Alexis Adimora’s music and sound design retains a vital sense of theatricality in the work, when either painting a more immersive picture of the characters’ environments, or illustrating intense feeling in a more sensory way. The deep, pulsating sound effect used to elucidate Shan’s adenomyosis cramps is an especially potent example of the latter, flooding the listener’s ears with a totally saturated meditation on the pain as we embrace our bellies in sympathy.

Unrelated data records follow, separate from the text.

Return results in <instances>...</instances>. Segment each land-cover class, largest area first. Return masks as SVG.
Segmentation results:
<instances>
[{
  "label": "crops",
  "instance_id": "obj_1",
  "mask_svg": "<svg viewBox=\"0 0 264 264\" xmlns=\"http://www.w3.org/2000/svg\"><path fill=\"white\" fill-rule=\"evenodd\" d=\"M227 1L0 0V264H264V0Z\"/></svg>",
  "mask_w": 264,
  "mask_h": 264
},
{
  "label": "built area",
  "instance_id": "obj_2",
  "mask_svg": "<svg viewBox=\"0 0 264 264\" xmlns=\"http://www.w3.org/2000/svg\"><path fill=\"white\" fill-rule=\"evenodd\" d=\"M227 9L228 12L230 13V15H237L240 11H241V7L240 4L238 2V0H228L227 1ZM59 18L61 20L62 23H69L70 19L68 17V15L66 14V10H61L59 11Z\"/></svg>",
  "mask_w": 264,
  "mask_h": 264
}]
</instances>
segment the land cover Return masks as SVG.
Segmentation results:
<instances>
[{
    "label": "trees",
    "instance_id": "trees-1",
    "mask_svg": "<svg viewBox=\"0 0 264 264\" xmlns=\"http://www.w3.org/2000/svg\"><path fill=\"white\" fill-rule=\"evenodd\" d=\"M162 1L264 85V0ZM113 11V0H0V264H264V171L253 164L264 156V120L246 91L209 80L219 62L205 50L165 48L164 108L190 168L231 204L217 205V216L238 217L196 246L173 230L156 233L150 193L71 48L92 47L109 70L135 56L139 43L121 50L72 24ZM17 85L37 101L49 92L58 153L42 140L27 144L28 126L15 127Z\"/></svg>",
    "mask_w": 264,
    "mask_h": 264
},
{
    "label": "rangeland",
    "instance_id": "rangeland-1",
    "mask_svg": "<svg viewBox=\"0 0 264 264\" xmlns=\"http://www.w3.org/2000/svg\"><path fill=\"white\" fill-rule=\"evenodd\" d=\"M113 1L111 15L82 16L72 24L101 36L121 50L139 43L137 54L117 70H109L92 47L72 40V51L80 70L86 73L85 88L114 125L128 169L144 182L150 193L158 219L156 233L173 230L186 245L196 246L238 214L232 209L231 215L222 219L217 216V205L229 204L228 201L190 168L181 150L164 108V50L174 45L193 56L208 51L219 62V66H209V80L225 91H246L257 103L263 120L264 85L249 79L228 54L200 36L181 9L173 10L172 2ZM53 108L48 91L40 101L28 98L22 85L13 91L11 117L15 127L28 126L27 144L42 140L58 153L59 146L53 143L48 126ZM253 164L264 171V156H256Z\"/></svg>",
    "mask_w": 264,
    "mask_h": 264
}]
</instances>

Experienced as an omnibus, the stories do, unfortunately, try to narratively grate up against one another. Taken to my kitchen on three different occasions by three of the different voices, the separate situations and stories start to unintentionally relate to one another as I’m thinking about the last time I was here. Whilst this does try to tie the different fictional environments nicely together with my own, I can’t help but wish I’d listened to each voice with a little time to reset in-between, so that each could have my full and refreshed focus.
Despite this, by taking us to a mirror by the end, Shan’s story (played by Carol Walton and written by Kat Francois), brings the series to a kind and tactical end. Gifting us with her own positive self-talk as we confront our reflection, Shan roots us back into our own bodies, inviting us to confront our own complex identities and how we might even begin to reach out further into our communities.
Warmly dropped into the familiarity of our own homes and bodies, Other Mothers is an enriching and accessible way to peek into the diverse scope of other people’s lives at a time we are so enwrapped in our own. No matter the listener’s age, gender or background, to embody a sense of difference is a valuable invitation to step outside whilst also reflecting in.